The dialog itself consists of three parts:

    -- dialog title
    -- selections (which are in English)
    -- help hint (which is in native language)

The dialog title should be readable for everybody, if it exists, of course.
It's a bad idea to make it dynamic.

Selections should either be readable for everybody (English?), or we must use
unicode font to display names of all possible character sets (even now we have:
iso-8859-{1,2}, KOI8-R).  Using unicode font has its drawbacks:

    -- on standard vga console (on x86), we can use only 8 colors (that's
       the hardware problem of vga adapters)
    -- framebuffer support is not available for all platforms (using framebuffer
       does not suffer this "color" problem)
    -- we are limited to 512 characters only (the limitation of the linux kernel)

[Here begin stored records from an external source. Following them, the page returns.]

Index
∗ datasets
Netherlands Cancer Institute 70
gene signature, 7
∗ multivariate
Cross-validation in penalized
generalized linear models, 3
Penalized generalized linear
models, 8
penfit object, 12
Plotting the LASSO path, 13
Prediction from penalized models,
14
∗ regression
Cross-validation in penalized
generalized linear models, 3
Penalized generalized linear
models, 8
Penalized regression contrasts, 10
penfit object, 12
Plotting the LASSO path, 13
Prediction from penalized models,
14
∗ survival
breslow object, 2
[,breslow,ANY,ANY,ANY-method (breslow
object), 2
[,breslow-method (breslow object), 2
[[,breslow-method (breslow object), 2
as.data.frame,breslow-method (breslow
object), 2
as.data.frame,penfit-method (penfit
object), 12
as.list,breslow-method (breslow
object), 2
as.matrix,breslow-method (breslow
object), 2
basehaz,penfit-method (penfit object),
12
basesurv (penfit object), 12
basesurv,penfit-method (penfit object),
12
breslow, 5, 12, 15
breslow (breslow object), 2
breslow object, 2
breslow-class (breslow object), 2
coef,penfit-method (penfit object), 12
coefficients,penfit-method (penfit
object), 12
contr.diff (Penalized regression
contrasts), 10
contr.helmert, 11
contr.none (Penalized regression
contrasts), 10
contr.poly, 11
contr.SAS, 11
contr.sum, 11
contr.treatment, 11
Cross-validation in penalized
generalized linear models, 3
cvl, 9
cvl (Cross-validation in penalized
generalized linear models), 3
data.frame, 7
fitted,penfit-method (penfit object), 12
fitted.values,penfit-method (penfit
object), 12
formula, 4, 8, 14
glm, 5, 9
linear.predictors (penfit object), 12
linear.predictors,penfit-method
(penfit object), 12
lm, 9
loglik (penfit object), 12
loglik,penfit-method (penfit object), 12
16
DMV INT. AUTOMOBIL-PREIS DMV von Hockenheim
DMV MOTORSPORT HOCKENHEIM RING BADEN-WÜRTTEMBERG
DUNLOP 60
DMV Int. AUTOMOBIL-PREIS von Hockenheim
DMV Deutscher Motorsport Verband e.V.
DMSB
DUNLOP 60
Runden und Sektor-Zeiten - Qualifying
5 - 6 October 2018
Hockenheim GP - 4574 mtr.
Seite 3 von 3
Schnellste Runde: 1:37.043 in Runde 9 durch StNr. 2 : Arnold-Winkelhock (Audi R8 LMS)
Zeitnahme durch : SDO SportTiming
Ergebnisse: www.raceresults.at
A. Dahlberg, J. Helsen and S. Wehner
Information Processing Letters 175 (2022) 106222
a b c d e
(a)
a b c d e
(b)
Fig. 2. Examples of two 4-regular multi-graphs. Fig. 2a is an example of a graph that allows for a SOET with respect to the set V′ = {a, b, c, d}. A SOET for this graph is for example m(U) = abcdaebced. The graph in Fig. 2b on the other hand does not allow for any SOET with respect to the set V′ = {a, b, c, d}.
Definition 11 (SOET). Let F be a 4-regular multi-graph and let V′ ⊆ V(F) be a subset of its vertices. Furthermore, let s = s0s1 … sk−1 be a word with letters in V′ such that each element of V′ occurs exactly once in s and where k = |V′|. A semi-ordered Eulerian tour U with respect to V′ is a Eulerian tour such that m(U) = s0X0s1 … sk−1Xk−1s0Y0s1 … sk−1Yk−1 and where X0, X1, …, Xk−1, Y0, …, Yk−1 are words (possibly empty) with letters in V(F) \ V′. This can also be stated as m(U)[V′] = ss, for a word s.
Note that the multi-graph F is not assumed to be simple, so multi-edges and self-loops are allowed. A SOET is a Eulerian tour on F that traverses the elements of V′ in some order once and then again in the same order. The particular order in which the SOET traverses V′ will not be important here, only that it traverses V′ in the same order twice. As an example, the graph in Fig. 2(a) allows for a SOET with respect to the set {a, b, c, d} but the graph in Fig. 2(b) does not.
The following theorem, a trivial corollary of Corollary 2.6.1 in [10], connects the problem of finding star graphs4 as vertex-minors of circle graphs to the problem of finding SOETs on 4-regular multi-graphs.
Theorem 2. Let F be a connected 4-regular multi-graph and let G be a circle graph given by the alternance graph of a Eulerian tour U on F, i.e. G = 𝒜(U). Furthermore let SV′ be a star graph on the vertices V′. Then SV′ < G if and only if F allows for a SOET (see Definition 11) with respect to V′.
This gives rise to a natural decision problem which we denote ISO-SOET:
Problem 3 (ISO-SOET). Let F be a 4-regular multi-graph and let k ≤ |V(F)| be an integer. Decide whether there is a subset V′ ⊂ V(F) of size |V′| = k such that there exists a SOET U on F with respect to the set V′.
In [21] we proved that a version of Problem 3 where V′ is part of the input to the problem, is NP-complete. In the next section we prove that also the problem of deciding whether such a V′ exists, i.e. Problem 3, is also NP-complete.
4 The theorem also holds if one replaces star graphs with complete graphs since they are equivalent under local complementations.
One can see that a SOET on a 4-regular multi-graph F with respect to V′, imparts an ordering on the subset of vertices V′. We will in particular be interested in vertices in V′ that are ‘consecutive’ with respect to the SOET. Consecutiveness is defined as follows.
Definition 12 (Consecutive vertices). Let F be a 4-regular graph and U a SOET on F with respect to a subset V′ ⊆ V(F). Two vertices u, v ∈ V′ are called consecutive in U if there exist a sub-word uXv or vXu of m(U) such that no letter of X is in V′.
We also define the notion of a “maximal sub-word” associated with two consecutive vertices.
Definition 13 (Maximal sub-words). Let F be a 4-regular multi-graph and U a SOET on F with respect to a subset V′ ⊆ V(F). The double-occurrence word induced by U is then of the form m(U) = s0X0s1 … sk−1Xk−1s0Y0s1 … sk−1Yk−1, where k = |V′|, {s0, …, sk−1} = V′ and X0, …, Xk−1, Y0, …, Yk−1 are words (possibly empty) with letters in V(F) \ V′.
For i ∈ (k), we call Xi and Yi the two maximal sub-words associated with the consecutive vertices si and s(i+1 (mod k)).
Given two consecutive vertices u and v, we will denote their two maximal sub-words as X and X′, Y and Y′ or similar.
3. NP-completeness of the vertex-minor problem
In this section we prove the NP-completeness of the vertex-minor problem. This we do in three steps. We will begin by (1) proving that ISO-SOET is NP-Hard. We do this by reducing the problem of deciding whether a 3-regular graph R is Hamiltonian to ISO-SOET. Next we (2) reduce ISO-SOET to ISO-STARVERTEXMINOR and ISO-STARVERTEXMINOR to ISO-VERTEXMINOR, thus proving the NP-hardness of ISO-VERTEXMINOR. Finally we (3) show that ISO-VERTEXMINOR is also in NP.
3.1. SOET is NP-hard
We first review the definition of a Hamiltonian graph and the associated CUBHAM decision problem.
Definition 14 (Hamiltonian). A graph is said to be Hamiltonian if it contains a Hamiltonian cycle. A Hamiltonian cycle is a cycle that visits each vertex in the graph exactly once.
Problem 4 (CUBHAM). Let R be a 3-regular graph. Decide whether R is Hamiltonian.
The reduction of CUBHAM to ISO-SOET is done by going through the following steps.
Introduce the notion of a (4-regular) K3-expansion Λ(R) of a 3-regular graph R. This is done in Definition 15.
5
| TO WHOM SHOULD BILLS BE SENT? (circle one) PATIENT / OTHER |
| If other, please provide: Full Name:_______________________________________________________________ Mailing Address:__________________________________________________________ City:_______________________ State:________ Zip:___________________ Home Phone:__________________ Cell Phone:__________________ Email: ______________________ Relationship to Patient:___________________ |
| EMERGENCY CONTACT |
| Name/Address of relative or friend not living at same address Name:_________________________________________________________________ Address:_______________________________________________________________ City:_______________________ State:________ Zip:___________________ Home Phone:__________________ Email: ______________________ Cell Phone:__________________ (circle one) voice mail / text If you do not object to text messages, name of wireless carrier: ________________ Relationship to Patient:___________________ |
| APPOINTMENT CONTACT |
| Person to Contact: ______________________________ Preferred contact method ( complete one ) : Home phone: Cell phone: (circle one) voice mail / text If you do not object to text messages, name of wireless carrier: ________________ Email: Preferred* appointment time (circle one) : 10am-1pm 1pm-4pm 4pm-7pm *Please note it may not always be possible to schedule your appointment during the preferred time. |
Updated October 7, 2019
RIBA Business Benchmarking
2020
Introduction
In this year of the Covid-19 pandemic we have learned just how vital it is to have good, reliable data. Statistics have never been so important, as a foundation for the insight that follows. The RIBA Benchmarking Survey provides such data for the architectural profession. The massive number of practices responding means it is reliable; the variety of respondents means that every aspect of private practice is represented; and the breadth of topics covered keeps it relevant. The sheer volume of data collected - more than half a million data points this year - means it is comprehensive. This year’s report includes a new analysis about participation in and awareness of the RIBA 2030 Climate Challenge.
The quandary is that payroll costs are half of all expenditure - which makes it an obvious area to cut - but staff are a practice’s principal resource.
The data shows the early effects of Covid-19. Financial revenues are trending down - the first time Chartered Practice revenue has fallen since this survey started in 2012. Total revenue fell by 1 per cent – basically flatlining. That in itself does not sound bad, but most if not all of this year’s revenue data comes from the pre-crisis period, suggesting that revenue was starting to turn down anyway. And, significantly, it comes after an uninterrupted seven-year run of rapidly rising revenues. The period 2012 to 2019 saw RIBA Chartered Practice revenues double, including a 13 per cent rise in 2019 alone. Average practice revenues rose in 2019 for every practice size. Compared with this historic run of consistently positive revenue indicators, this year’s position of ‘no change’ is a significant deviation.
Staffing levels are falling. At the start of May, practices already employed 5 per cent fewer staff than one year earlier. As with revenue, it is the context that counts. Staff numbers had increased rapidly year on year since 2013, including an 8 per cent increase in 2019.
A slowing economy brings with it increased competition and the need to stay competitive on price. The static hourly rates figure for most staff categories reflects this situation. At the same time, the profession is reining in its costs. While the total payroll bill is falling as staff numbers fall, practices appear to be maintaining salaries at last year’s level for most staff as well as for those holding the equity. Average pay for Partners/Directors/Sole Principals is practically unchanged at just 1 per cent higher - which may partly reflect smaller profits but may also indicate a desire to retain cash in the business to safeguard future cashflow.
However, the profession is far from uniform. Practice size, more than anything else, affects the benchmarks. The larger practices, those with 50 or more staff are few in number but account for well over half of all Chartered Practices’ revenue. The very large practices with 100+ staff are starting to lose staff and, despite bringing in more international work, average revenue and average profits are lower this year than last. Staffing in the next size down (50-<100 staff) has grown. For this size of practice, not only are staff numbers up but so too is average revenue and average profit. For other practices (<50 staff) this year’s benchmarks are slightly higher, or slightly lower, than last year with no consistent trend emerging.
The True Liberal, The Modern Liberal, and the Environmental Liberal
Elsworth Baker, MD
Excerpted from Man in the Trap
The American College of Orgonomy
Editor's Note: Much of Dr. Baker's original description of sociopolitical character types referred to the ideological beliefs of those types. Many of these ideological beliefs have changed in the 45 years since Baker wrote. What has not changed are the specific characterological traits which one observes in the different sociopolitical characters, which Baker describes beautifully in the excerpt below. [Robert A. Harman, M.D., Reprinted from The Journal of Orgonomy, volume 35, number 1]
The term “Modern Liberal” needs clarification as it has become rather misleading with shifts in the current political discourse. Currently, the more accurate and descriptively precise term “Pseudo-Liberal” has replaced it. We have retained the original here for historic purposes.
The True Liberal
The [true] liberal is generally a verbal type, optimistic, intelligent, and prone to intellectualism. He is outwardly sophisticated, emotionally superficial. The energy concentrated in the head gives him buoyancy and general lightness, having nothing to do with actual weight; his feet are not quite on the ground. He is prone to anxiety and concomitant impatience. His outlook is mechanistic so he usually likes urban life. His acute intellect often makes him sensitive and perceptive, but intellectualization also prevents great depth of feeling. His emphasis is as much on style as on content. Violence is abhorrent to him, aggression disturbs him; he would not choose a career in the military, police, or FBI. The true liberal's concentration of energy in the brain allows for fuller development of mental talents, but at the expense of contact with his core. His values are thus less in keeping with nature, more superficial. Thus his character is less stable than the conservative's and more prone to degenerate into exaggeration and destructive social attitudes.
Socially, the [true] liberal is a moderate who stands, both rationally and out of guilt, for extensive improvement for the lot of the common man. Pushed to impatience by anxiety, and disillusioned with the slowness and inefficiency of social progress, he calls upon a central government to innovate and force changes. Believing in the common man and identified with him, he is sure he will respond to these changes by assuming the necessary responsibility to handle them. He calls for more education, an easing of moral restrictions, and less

As soon as the user changes the language, the help hint shows an appropriate
phrase in this very language (and, please do not forget, before showing this
hint, the system font gets changed!).

My point was that many (this is the keyword) people know how the name of theirs
language is written in English, so putting something in English makes sense
(does it not?).  For these, it's a matter of finding English name of theirs
language on the screen.  Others will just have to browse the list with up and
down arrows until they find something readable in hint line.

To resume, I am going to try the variant with an unicode font, but I still
think that the list of languages should consist of their's English names.